Al Jazeera uncovered a "black jail" in April, but the Chinese government flatly denies their existence.

Petitioners protest

At a protest on Monday in a park in Beijing, many of the petitioners told AP Television that they had been detained in "black jails".

"The biggest problem is... detainees are subjected to abuses ranging from sexual violence, physical violence, denial of food, sleep and medical treatment, as well as theft and extortion"

Phelim Kine, HRW researcher

Yang Qiuyu, a petitioner for housing rights, alleged petitioners have been "beaten" or "locked in mental institutions".

Zhang Tianhui, a petitioner from Chengdu, said she had been detained illegally for more than "five months" in a "black jail".

"So we came to Beijing to petition, and they put us in a black jail for more than five months," Zhang said.

The report also comes days before Barack Obama, the US president, is scheduled to visit China. Obama told the Reuters news agency he will press China on human rights during his four-day visit starting Sunday.

"I think it shows a lot about the Chinese government not necessarily being interested in defending the downtrodden or upholding domestic or international obligations," Sophie Richardson, who oversees HRW work on China, said in Hong Kong.

"I think the Obama administration is being tested, it's the first visit to Beijing and I think they're [China] pushing back hard to see just how far they can get, to keep cranking the human rights bar lower, and lower and lower."

Lucrative industry

According to the HRW report, the "black jails" were driven by coercion and commerce, with officials and hired guards holding petitioners in squalid, sometimes brutal confinement without legal oversight, often in return for cash.

The petitioners were allegedly held for days or months at a time in makeshift detention centres where most were deprived adequate food and sleep, beaten and threatened.

Al Jazeera uncovered a 'black jail' in April but the government flatly denied its existence
HRW said police in Beijing and other cities are aware of "black jails" but ignore them because they keep potentially troublesome petitioners away from cities, and have in some cases even "directly assisted black jail operators".

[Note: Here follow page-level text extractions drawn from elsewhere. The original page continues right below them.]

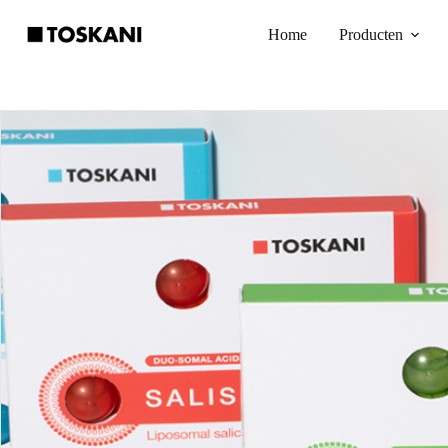
Ga
naar
Home
Producten
de
inhoud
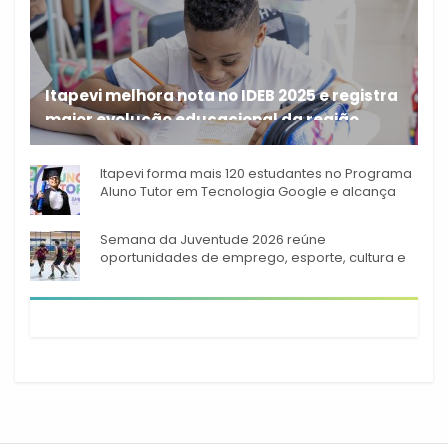
Itapevi melhora nota no IDEB 2025 e registra
maior evolução educacional da região
A rede municipal de ensino
Itapevi forma mais 120 estudantes no Programa
Aluno Tutor em Tecnologia Google e alcança
944 alunos capacitados
Semana da Juventude 2026 reúne
oportunidades de emprego, esporte, cultura e
empreendedorismo em Itapevi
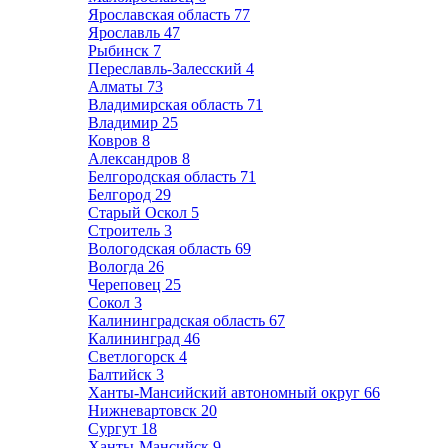
Ярославская область
77
Ярославль
47
Рыбинск
7
Переславль-Залесский
4
Алматы
73
Владимирская область
71
Владимир
25
Ковров
8
Александров
8
Белгородская область
71
Белгород
29
Старый Оскол
5
Строитель
3
Вологодская область
69
Вологда
26
Череповец
25
Сокол
3
Калининградская область
67
Калининград
46
Светлогорск
4
Балтийск
3
Ханты-Мансийский автономный округ
66
Нижневартовск
20
Сургут
18
Ханты-Мансийск
9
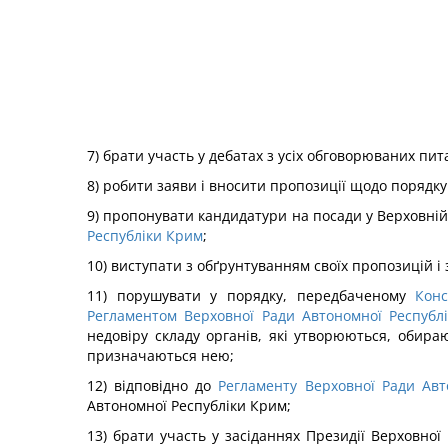
7) брати участь у дебатах з усіх обговорюваних пи
8) робити заяви і вносити пропозиції щодо порядк
9) пропонувати кандидатури на посади у Верховній
Республіки Крим
;
10) виступати з обґрунтуванням своїх пропозицій і 
11) порушувати у порядку, передбаченому
Конс
Регламентом Верховної Ради Автономної Республ
недовіру складу органів, які утворюються, обир
призначаються нею;
12) відповідно до
Регламенту Верховної Ради Авт
Автономної Республіки Крим;
13) брати участь у засіданнях Президії Верховної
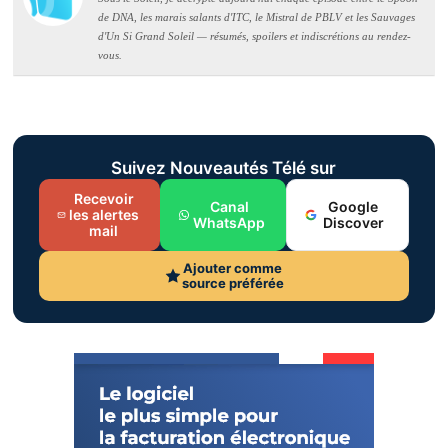
de DNA, les marais salants d'ITC, le Mistral de PBLV et les Sauvages
d'Un Si Grand Soleil — résumés, spoilers et indiscrétions au rendez-
vous.
Suivez Nouveautés Télé sur
Recevoir
Canal
Google
les alertes
WhatsApp
Discover
mail
Ajouter comme
source préférée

It has urged the Chinese government to abolish the secretive facilities and investigate those who operate them.

The HRW report also cites an alleged internal government directive given to authorities in Shimen, a county in south China's Hunan province, in 2007 about a point system for local officials who bring back petitioners from Beijing.

Officials typically pay "black jails" between $22 to $44 per day to hold petitioners until they can be picked up and returned home, it said, and estimates that up to 10,000 people are detained per year, including some people who are detained on multiple occasions.

Phelim Kine, a researcher with HRW, said "black jails" were found all over China.

"Obviously the biggest problem is that in these secret, unlawful detention centres, detainees are subjected to abuses ranging from sexual violence, physical violence, denial of food, sleep and medical treatment, as well as theft and extortion."